(Required work)
Reproduce the data exactly.

** Material for this task follows **

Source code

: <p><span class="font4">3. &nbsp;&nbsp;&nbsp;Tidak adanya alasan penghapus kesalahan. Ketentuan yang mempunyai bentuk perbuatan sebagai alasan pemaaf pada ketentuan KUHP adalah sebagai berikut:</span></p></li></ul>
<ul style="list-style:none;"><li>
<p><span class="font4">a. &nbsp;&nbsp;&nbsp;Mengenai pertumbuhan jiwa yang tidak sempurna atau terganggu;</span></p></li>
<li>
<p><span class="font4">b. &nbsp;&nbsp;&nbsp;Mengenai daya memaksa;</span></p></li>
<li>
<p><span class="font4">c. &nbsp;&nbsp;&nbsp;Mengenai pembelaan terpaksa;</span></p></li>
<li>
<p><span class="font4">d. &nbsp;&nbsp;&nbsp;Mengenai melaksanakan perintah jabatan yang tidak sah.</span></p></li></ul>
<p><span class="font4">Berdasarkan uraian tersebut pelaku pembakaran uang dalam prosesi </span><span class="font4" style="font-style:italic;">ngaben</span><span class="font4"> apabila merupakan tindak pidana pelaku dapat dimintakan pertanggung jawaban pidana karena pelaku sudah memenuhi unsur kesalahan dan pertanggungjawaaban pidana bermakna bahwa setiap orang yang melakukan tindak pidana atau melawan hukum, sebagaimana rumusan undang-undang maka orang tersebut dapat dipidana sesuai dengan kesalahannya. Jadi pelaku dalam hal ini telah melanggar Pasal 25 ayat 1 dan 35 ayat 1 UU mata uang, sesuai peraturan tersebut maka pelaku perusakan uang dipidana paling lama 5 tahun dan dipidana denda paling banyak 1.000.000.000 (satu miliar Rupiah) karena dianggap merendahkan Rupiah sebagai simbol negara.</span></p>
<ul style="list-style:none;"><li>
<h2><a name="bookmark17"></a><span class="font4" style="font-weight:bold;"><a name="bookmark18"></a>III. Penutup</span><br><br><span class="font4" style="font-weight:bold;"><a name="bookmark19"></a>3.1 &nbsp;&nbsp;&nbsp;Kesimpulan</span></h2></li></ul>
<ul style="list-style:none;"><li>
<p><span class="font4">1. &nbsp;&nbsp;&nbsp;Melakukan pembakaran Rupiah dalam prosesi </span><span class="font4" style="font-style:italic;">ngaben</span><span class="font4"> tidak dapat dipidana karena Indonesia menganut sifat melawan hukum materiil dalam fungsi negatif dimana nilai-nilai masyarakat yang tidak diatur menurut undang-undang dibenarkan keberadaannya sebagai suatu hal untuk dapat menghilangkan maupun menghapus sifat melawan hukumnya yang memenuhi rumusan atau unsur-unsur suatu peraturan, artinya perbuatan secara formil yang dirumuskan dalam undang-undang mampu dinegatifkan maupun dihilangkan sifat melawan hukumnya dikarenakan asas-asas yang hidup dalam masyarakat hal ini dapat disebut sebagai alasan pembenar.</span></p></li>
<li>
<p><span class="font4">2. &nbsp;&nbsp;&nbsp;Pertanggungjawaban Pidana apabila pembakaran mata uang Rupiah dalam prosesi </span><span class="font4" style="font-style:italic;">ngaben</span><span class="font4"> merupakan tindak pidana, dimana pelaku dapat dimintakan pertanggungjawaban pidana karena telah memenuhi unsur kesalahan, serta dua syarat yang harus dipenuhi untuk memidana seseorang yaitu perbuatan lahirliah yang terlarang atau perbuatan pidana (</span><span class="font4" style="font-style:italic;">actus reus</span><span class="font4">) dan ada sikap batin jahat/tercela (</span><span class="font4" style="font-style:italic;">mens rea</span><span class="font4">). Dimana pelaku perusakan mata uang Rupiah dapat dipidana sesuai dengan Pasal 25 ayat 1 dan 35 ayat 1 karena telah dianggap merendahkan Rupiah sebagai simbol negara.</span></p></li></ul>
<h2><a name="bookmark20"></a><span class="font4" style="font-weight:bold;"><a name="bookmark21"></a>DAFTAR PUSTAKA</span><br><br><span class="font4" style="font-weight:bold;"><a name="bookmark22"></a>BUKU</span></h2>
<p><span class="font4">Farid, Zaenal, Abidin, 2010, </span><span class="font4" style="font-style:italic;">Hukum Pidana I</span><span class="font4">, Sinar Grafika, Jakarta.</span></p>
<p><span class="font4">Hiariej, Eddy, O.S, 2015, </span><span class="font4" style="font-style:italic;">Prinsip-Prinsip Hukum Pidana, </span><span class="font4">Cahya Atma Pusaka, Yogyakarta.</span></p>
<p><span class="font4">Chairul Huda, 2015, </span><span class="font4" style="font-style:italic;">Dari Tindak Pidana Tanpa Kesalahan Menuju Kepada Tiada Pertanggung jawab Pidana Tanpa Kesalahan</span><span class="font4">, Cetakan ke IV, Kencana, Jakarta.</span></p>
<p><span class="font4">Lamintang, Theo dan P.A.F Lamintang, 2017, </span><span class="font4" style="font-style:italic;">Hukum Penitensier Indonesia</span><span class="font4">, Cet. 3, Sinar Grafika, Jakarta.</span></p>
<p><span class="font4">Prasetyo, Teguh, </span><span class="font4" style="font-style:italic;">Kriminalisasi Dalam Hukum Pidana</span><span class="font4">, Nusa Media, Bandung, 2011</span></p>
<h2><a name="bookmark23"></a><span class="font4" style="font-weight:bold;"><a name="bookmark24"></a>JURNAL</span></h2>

** End of Material for this task **

(Reply)
Source code

: <p><span class="font4">3. &nbsp;&nbsp;&nbsp;Tidak adanya alasan penghapus kesalahan. Ketentuan yang mempunyai bentuk perbuatan sebagai alasan pemaaf pada ketentuan KUHP adalah sebagai berikut:</span></p></li></ul>
<ul style="list-style:none;"><li>
<p><span class="font4">a. &nbsp;&nbsp;&nbsp;Mengenai pertumbuhan jiwa yang tidak sempurna atau terganggu;</span></p></li>
<li>
<p><span class="font4">b. &nbsp;&nbsp;&nbsp;Mengenai daya memaksa;</span></p></li>
<li>
<p><span class="font4">c. &nbsp;&nbsp;&nbsp;Mengenai pembelaan terpaksa;</span></p></li>
<li>
<p><span class="font4">d. &nbsp;&nbsp;&nbsp;Mengenai melaksanakan perintah jabatan yang tidak sah.</span></p></li></ul>
<p><span class="font4">Berdasarkan uraian tersebut pelaku pembakaran uang dalam prosesi </span><span class="font4" style="font-style:italic;">ngaben</span><span class="font4"> apabila merupakan tindak pidana pelaku dapat dimintakan pertanggung jawaban pidana karena pelaku sudah memenuhi unsur kesalahan dan pertanggungjawaaban pidana bermakna bahwa setiap orang yang melakukan tindak pidana atau melawan hukum, sebagaimana rumusan undang-undang maka orang tersebut dapat dipidana sesuai dengan kesalahannya. Jadi pelaku dalam hal ini telah melanggar Pasal 25 ayat 1 dan 35 ayat 1 UU mata uang, sesuai peraturan tersebut maka pelaku perusakan uang dipidana paling lama 5 tahun dan dipidana denda paling banyak 1.000.000.000 (satu miliar Rupiah) karena dianggap merendahkan Rupiah sebagai simbol negara.</span></p>
<ul style="list-style:none;"><li>
<h2><a name="bookmark17"></a><span class="font4" style="font-weight:bold;"><a name="bookmark18"></a>III. Penutup</span><br><br><span class="font4" style="font-weight:bold;"><a name="bookmark19"></a>3.1 &nbsp;&nbsp;&nbsp;Kesimpulan</span></h2></li></ul>
<ul style="list-style:none;"><li>
<p><span class="font4">1. &nbsp;&nbsp;&nbsp;Melakukan pembakaran Rupiah dalam prosesi </span><span class="font4" style="font-style:italic;">ngaben</span><span class="font4"> tidak dapat dipidana karena Indonesia menganut sifat melawan hukum materiil dalam fungsi negatif dimana nilai-nilai masyarakat yang tidak diatur menurut undang-undang dibenarkan keberadaannya sebagai suatu hal untuk dapat menghilangkan maupun menghapus sifat melawan hukumnya yang memenuhi rumusan atau unsur-unsur suatu peraturan, artinya perbuatan secara formil yang dirumuskan dalam undang-undang mampu dinegatifkan maupun dihilangkan sifat melawan hukumnya dikarenakan asas-asas yang hidup dalam masyarakat hal ini dapat disebut sebagai alasan pembenar.</span></p></li>
<li>
<p><span class="font4">2. &nbsp;&nbsp;&nbsp;Pertanggungjawaban Pidana apabila pembakaran mata uang Rupiah dalam prosesi </span><span class="font4" style="font-style:italic;">ngaben</span><span class="font4"> merupakan tindak pidana, dimana pelaku dapat dimintakan pertanggungjawaban pidana karena telah memenuhi unsur kesalahan, serta dua syarat yang harus dipenuhi untuk memidana seseorang yaitu perbuatan lahirliah yang terlarang atau perbuatan pidana (</span><span class="font4" style="font-style:italic;">actus reus</span><span class="font4">) dan ada sikap batin jahat/tercela (</span><span class="font4" style="font-style:italic;">mens rea</span><span class="font4">). Dimana pelaku perusakan mata uang Rupiah dapat dipidana sesuai dengan Pasal 25 ayat 1 dan 35 ayat 1 karena telah dianggap merendahkan Rupiah sebagai simbol negara.</span></p></li></ul>
<h2><a name="bookmark20"></a><span class="font4" style="font-weight:bold;"><a name="bookmark21"></a>DAFTAR PUSTAKA</span><br><br><span class="font4" style="font-weight:bold;"><a name="bookmark22"></a>BUKU</span></h2>
<p><span class="font4">Farid, Zaenal, Abidin, 2010, </span><span class="font4" style="font-style:italic;">Hukum Pidana I</span><span class="font4">, Sinar Grafika, Jakarta.</span></p>
<p><span class="font4">Hiariej, Eddy, O.S, 2015, </span><span class="font4" style="font-style:italic;">Prinsip-Prinsip Hukum Pidana, </span><span class="font4">Cahya Atma Pusaka, Yogyakarta.</span></p>
<p><span class="font4">Chairul Huda, 2015, </span><span class="font4" style="font-style:italic;">Dari Tindak Pidana Tanpa Kesalahan Menuju Kepada Tiada Pertanggung jawab Pidana Tanpa Kesalahan</span><span class="font4">, Cetakan ke IV, Kencana, Jakarta.</span></p>
<p><span class="font4">Lamintang, Theo dan P.A.F Lamintang, 2017, </span><span class="font4" style="font-style:italic;">Hukum Penitensier Indonesia</span><span class="font4">, Cet. 3, Sinar Grafika, Jakarta.</span></p>
<p><span class="font4">Prasetyo, Teguh, </span><span class="font4" style="font-style:italic;">Kriminalisasi Dalam Hukum Pidana</span><span class="font4">, Nusa Media, Bandung, 2011</span></p>
<h2><a name="bookmark23"></a><span class="font4" style="font-weight:bold;"><a name="bookmark24"></a>JURNAL</span></h2>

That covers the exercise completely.